Im Mittelalter hätte ich dir je nach dem Jahrhundert acht bis vierzehn
Tage später zu gratulieren gehabt, und in dem Gebiete der griechischen
Kirche heute noch im März. Also, was willst du eigentlich?“
Die
Frau weinte leise vor sich hin und sah wie im Traum einen guten Jungen,
der vor Jahren am 24. Februar gegenüber dem Hause ihres Vaters auf und
nieder ging, eine Rose in der Hand, einen stummen Segen auf den Lippen,
und der die Rose zu früh welken ließ in seiner warmen hohlen Hand. Ein
guter, dummer Junge, der im Examen durchgefallen war.
Der
Professor aber setzte sich an den Schreibtisch, um seine Briefe zu
erledigen.
„Du,
Schatz,“ rief er herüber, „was ist doch heute für ein Tag? Ach so,
richtig! Der Hochzeitswagen – Wagen – Elias – Zacharias – der 24.
Februar.“
* *
* *
Das
Genie
Ein
Fremder wollte das Genie besuchen. Er fragte die Arbeit, welche die
Portiersfrau des hohen Hauses war.
„Im
sechsten Stockwerk,“ lautete die Antwort.
Der
Fremde ging langsam hinauf und betrachtete sich dabei die Namen auf den
Türschildern. Eine Treppe hoch wohnte der Luxus, darüber die Eitelkeit,
im dritten Stock der Neid und im vierten die Sorge.
Auf
dem fünften Flur stand mit goldenen Buchstaben auf einem verrosteten
Blechschild zu lesen: „Dr.
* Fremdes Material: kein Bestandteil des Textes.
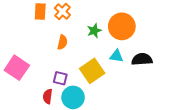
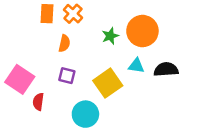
orange semicircle: (62, 42) -> (64, 43), moved
purple square: (60, 78) -> (67, 76), moved
red semicircle: (48, 96) -> (38, 102), moved

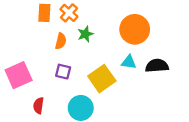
green star: (110, 36) -> (85, 34), moved
pink square: (20, 79) -> (19, 75), turned 32
red semicircle: (38, 102) -> (38, 106), moved

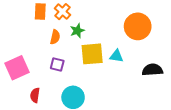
orange circle: (135, 29) -> (138, 26), moved
black semicircle: (157, 66) -> (152, 70), moved
yellow square: (102, 79) -> (92, 54), moved, turned 30

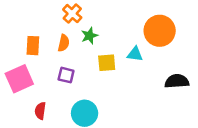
orange rectangle: (40, 12) -> (33, 46), moved
yellow square: (92, 54) -> (107, 63), size x0.7
cyan triangle: (116, 56) -> (135, 54), moved

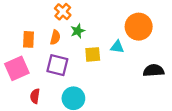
purple square: (66, 75) -> (57, 65), size x1.5

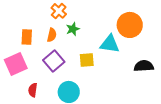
cyan triangle: (117, 47) -> (110, 44), size x1.5
yellow square: (93, 54) -> (87, 60), moved
purple square: (57, 65) -> (54, 61), turned 35

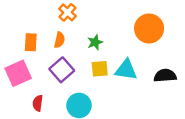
green star: (73, 29) -> (95, 42), moved
cyan triangle: (110, 44) -> (126, 70), moved

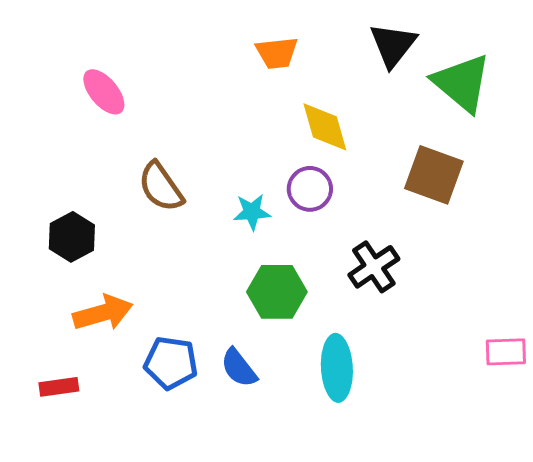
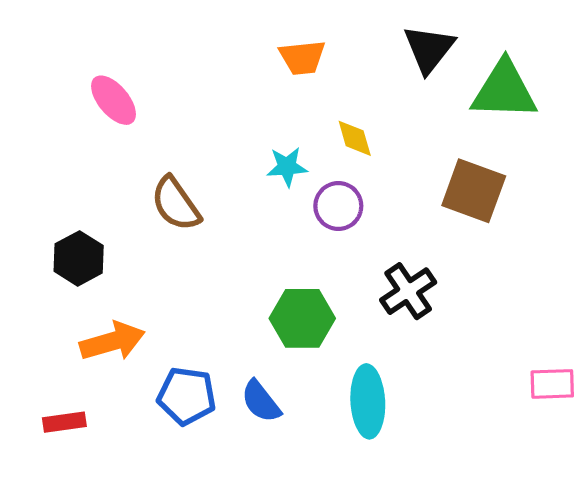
green triangle: (462, 83) -> (504, 90), turned -38
yellow diamond: (325, 127) -> (355, 138), size x0.7
cyan star: (252, 212) -> (287, 167), moved

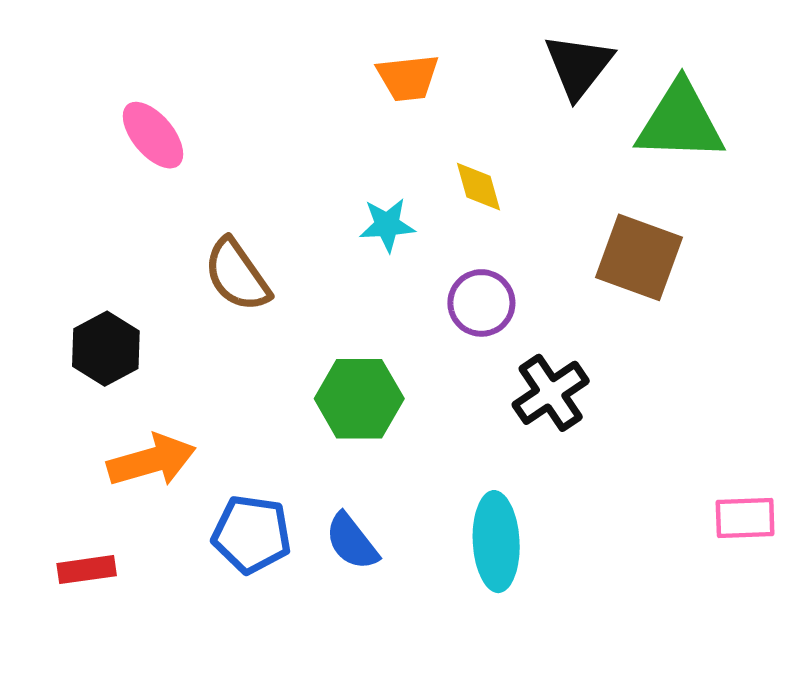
purple circle: (338, 206) -> (481, 303), moved
green hexagon: (302, 318) -> (359, 399), moved

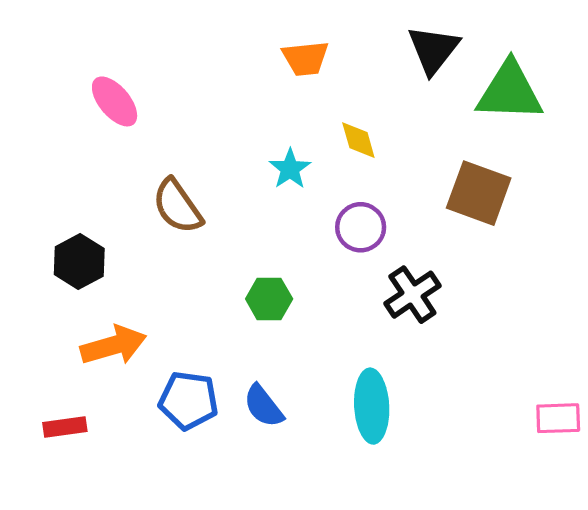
cyan star: (387, 225) -> (290, 169), turned -30
green hexagon: (359, 399) -> (269, 299), size x0.7
pink rectangle: (745, 518) -> (558, 418), moved

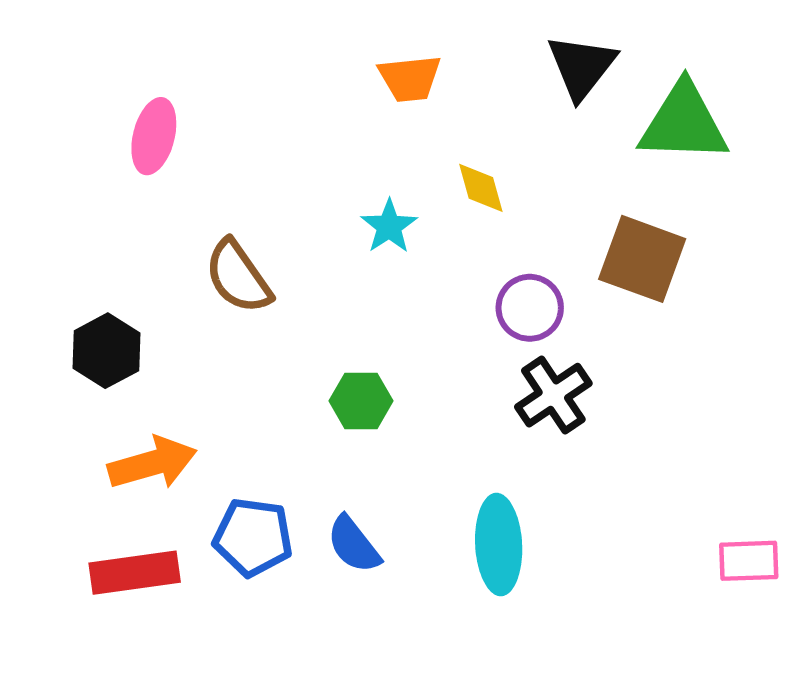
pink ellipse: (115, 101) -> (154, 136), turned 54
purple circle: (361, 227) -> (530, 308), moved
red rectangle: (65, 427) -> (135, 573), moved, size x1.5

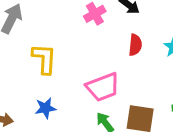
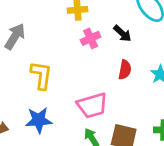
blue star: (45, 108) -> (39, 120), size x1.4

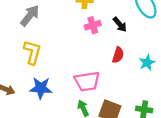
yellow L-shape: (41, 75) -> (32, 52), moved

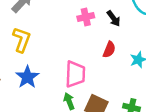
pink trapezoid: (87, 81) -> (75, 74), turned -84
blue star: (41, 88) -> (27, 77), turned 30

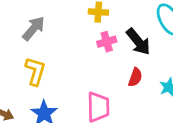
black arrow: (114, 18) -> (138, 42), size x1.5

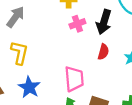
black arrow: (138, 42) -> (104, 22), turned 60

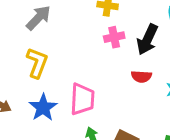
red semicircle: (103, 52) -> (141, 77), turned 70
pink trapezoid: (74, 79) -> (82, 99), moved

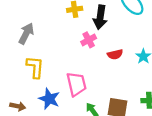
pink cross: (114, 37) -> (89, 40), moved
black arrow: (147, 40) -> (100, 17), moved

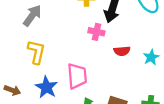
pink cross: (89, 40) -> (96, 32), turned 32

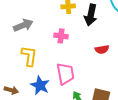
gray arrow: (32, 16) -> (23, 25), turned 36
pink cross: (96, 32) -> (61, 36), moved

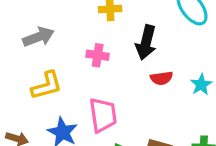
black arrow: (91, 15) -> (146, 42), moved
yellow L-shape: (29, 56) -> (47, 85), turned 65

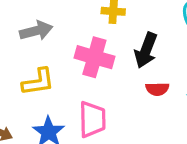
pink cross: (98, 55) -> (94, 57), size x1.6

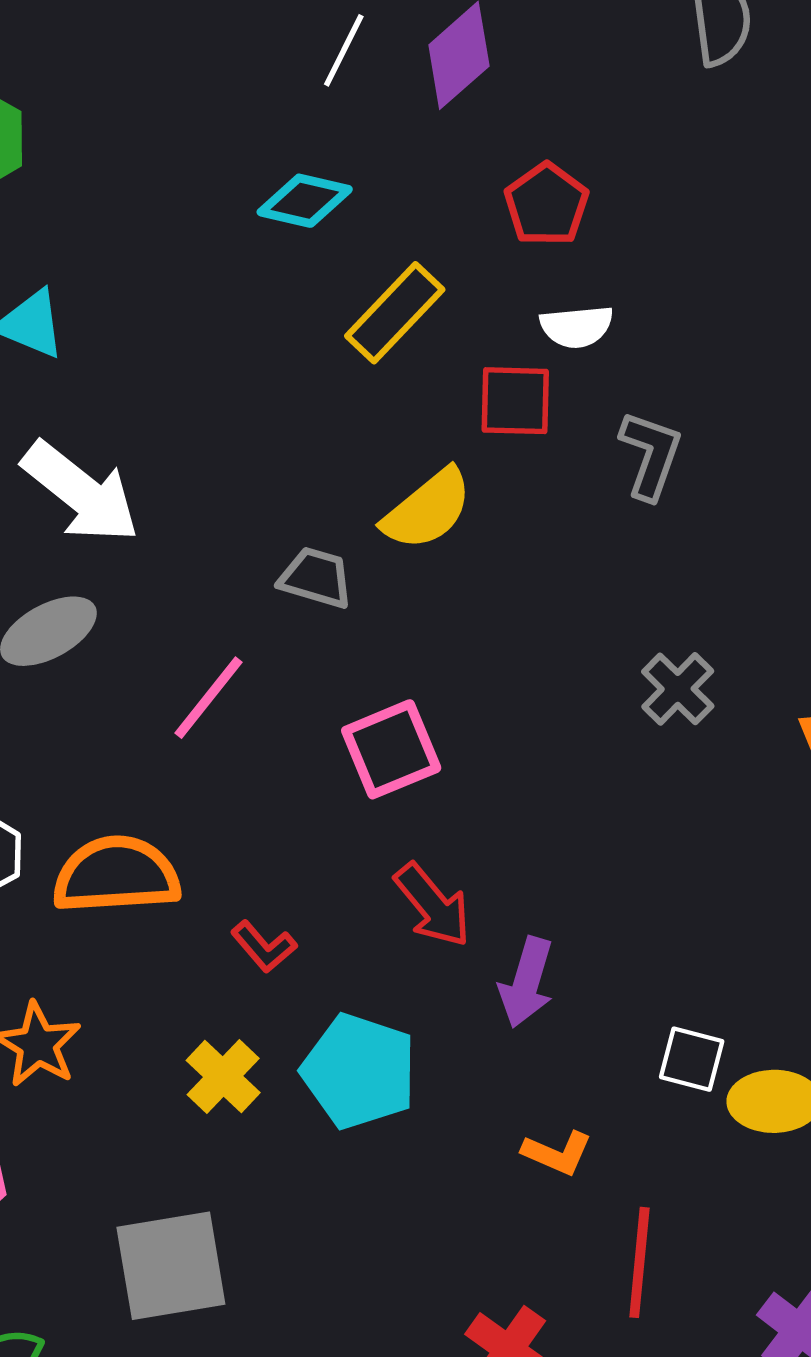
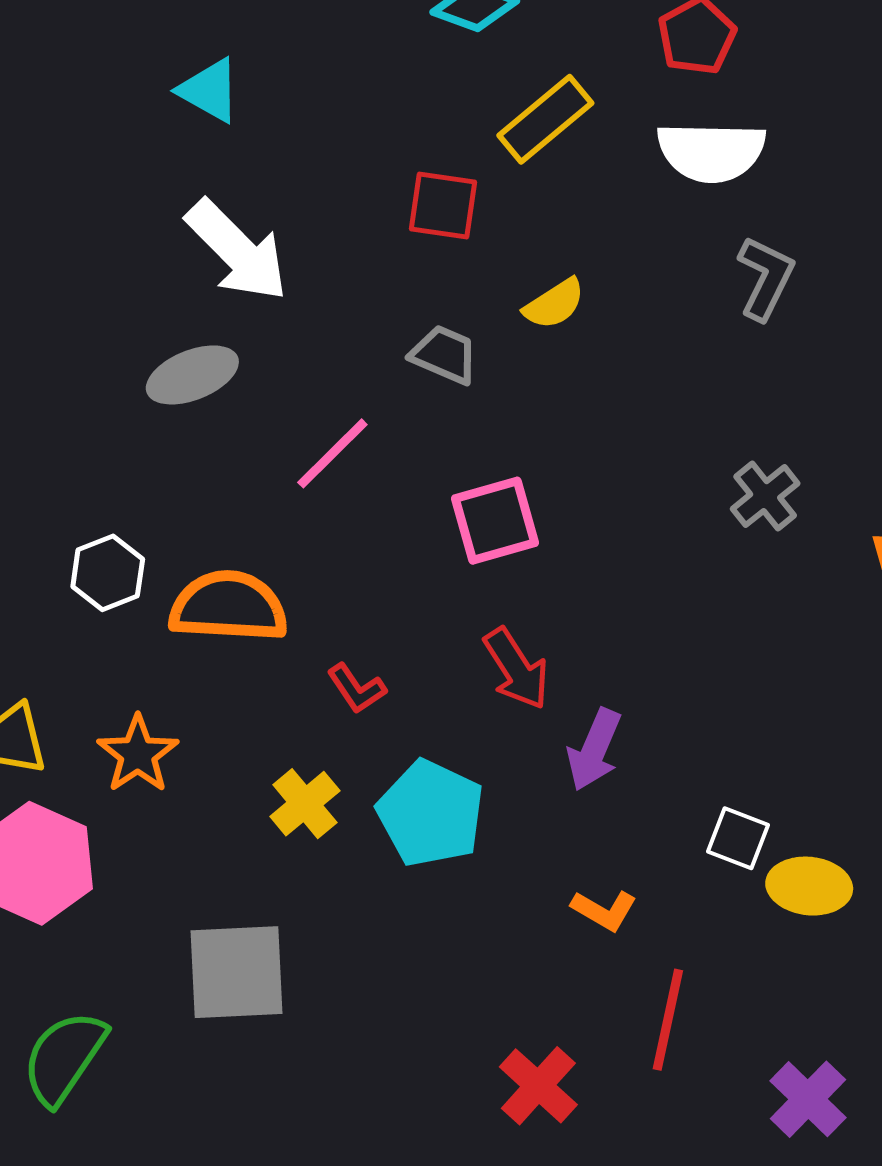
white semicircle: (577, 327) -> (711, 152), size x1.6
red square: (515, 401) -> (443, 205), moved
yellow semicircle: (428, 509) -> (554, 304), size x0.7

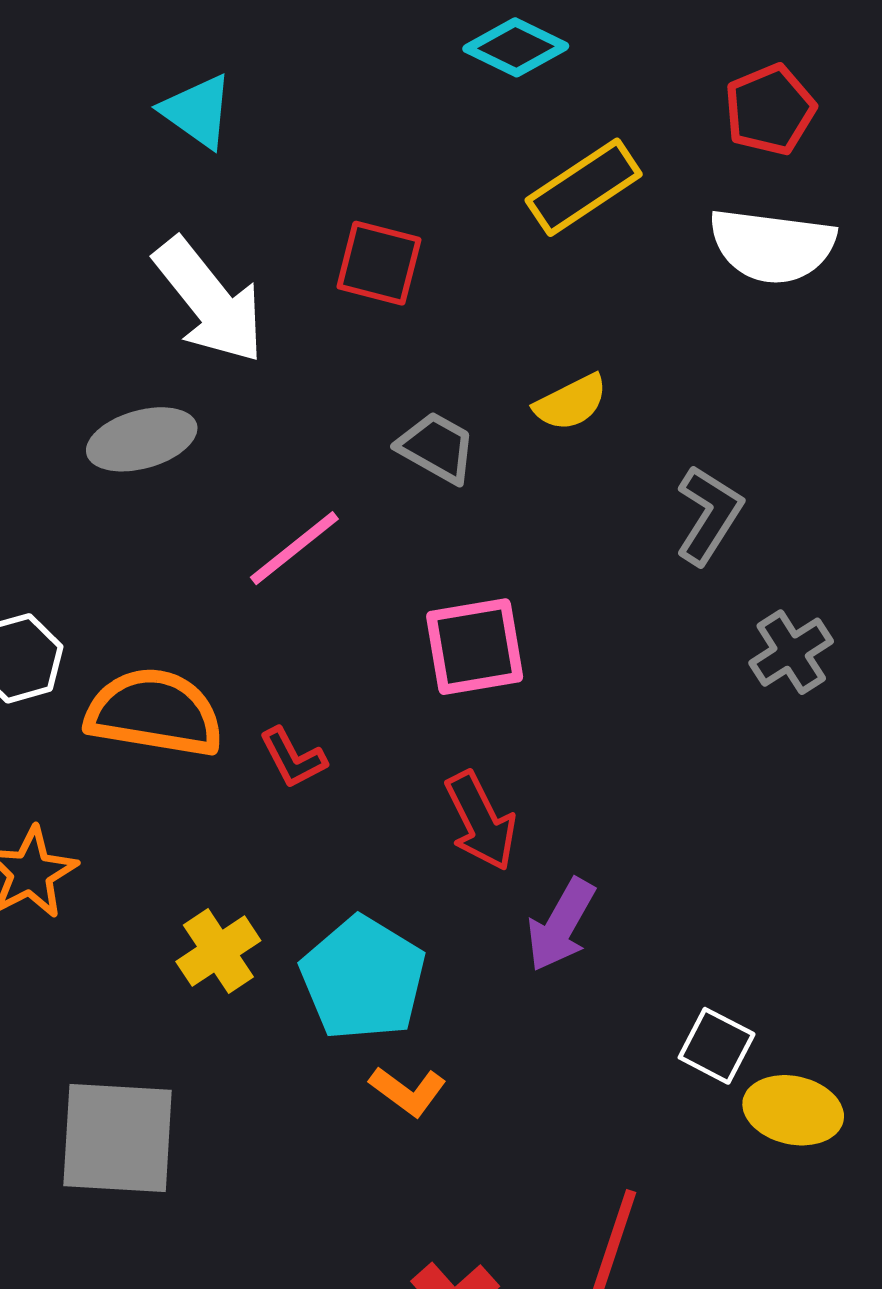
red square: (443, 205) -> (379, 263), moved
gray L-shape: (765, 278) -> (709, 515), moved
red L-shape: (356, 689) -> (293, 758), moved
orange L-shape: (604, 910) -> (408, 1091), moved

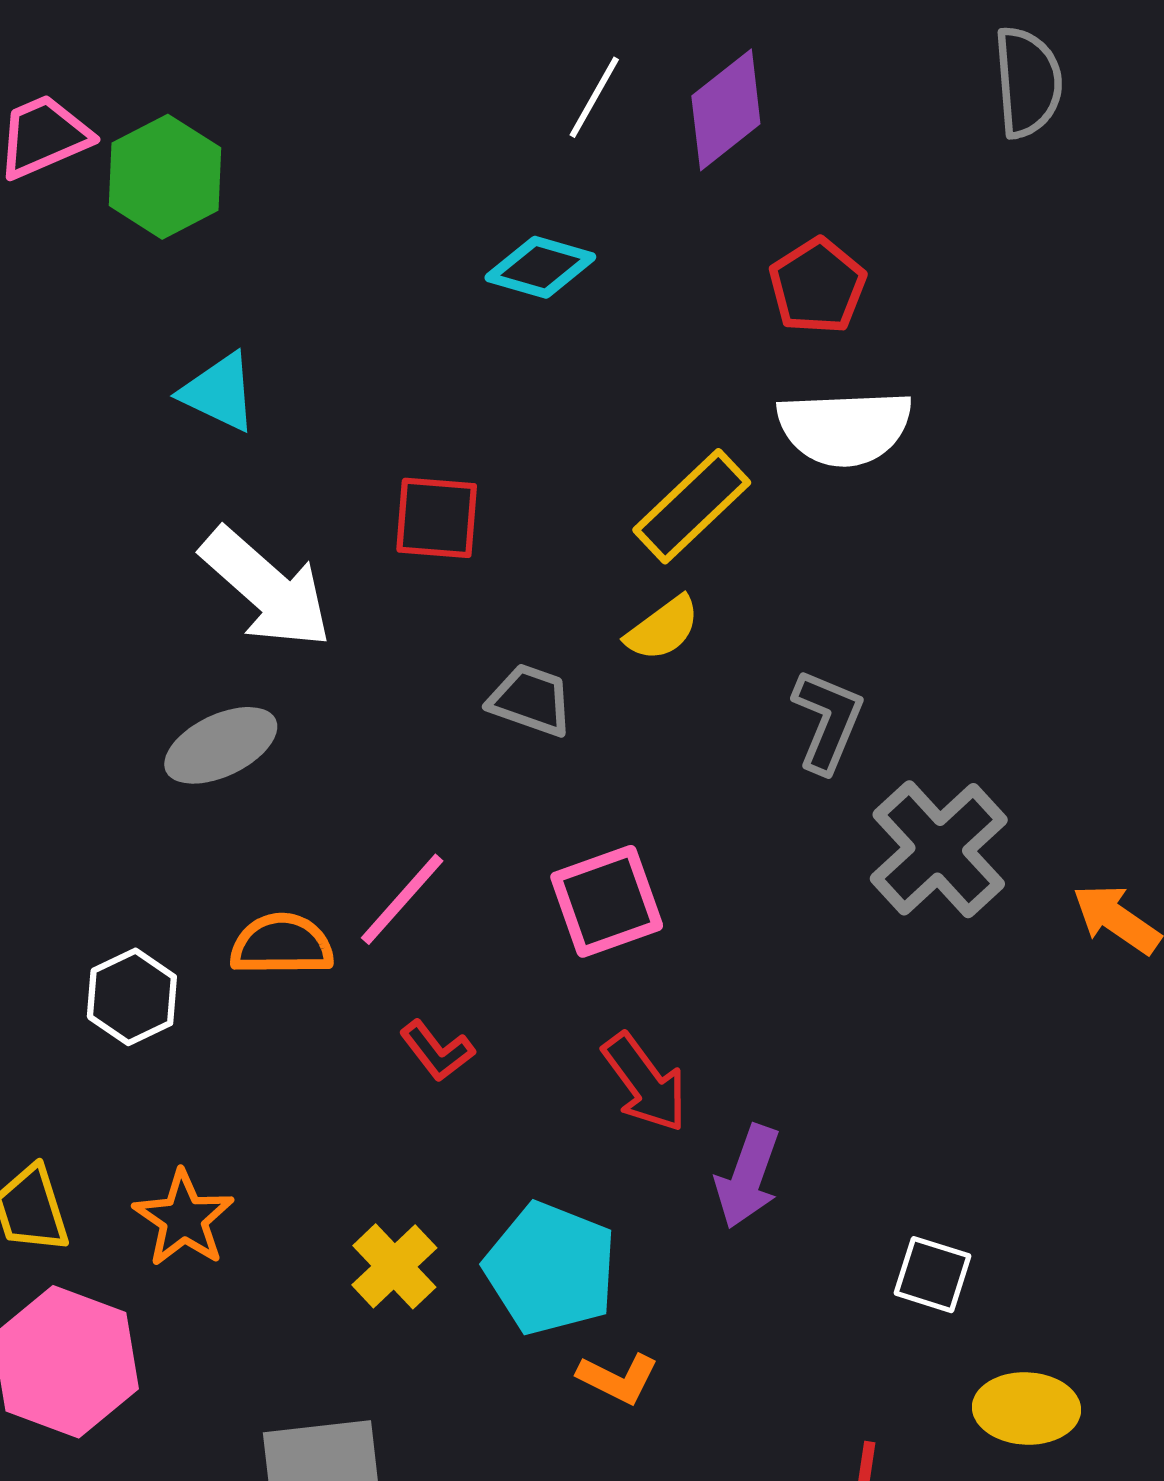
yellow rectangle: (584, 187) -> (692, 506), moved
pink line: (294, 548) -> (402, 899), moved
gray cross: (791, 652) -> (939, 849), size x1.6
orange semicircle: (154, 713) -> (282, 945), moved, size x0.7
yellow ellipse: (793, 1110) -> (1026, 1408), moved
Wahnsinn.“
Der
Fremde beeilte sich, noch eine Treppe höher zu kommen, und klingelte
beim Genie.
Dr.
Wahnsinn aber öffnete die Tür und sagte lächelnd:
„Wir
wohnen schon lange beieinander, das liebe Genie und ich, und wir
vertragen uns recht gut. An den Werktagen ist es mein Dienstbote.
sonntags aber schmeißt es mich heraus und dient der Menschheit.